### Work instruction
The output should be every line below that includes the word "controls".
● ● ●
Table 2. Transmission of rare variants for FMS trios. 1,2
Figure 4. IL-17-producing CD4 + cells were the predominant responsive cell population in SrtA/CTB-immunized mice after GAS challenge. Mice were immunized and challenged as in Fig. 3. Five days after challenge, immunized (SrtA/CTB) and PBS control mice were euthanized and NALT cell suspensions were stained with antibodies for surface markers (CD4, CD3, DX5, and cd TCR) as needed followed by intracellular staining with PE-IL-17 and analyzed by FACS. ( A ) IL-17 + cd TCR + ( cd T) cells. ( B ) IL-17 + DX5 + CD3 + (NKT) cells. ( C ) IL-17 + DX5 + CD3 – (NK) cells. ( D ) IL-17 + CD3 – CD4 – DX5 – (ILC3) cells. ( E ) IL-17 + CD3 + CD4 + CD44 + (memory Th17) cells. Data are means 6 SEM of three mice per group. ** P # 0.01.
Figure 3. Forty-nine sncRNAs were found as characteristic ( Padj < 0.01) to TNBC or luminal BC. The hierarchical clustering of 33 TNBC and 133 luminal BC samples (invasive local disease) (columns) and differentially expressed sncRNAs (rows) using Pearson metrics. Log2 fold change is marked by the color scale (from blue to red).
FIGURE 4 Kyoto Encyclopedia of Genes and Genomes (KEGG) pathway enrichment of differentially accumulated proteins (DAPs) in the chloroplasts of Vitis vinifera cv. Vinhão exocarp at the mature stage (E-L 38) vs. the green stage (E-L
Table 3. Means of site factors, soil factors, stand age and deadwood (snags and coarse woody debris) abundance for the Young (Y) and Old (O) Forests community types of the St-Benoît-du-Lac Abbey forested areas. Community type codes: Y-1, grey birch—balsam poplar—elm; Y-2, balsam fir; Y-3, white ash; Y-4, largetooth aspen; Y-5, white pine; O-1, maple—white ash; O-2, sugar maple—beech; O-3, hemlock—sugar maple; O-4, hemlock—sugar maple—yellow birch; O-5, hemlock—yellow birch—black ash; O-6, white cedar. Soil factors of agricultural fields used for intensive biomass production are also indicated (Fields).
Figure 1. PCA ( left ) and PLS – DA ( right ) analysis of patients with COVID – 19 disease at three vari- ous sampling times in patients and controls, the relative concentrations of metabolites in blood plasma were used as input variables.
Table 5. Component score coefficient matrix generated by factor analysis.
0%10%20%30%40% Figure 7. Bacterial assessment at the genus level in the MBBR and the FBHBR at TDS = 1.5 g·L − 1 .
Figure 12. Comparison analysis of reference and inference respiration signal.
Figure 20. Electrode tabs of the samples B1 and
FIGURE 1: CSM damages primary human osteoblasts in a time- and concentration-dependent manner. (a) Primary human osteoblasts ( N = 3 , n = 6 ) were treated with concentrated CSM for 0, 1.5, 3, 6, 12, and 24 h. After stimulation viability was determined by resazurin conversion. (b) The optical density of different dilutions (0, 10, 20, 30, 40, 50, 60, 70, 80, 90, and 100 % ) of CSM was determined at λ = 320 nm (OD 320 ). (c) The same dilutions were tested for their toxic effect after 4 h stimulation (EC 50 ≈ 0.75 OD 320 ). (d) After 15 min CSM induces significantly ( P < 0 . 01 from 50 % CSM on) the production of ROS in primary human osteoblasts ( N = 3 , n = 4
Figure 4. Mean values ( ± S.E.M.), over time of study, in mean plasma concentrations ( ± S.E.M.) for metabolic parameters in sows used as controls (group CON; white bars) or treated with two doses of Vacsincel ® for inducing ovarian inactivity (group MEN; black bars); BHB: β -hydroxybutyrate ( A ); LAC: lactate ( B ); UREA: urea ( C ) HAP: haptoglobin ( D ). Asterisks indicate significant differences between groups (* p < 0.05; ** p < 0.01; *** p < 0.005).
● ● ●
### Solution to the problem
Figure 1. PCA ( left ) and PLS – DA ( right ) analysis of patients with COVID – 19 disease at three vari- ous sampling times in patients and controls, the relative concentrations of metabolites in blood plasma were used as input variables.
Figure 4. Mean values ( ± S.E.M.), over time of study, in mean plasma concentrations ( ± S.E.M.) for metabolic parameters in sows used as controls (group CON; white bars) or treated with two doses of Vacsincel ® for inducing ovarian inactivity (group MEN; black bars); BHB: β -hydroxybutyrate ( A ); LAC: lactate ( B ); UREA: urea ( C ) HAP: haptoglobin ( D ). Asterisks indicate significant differences between groups (* p < 0.05; ** p < 0.01; *** p < 0.005).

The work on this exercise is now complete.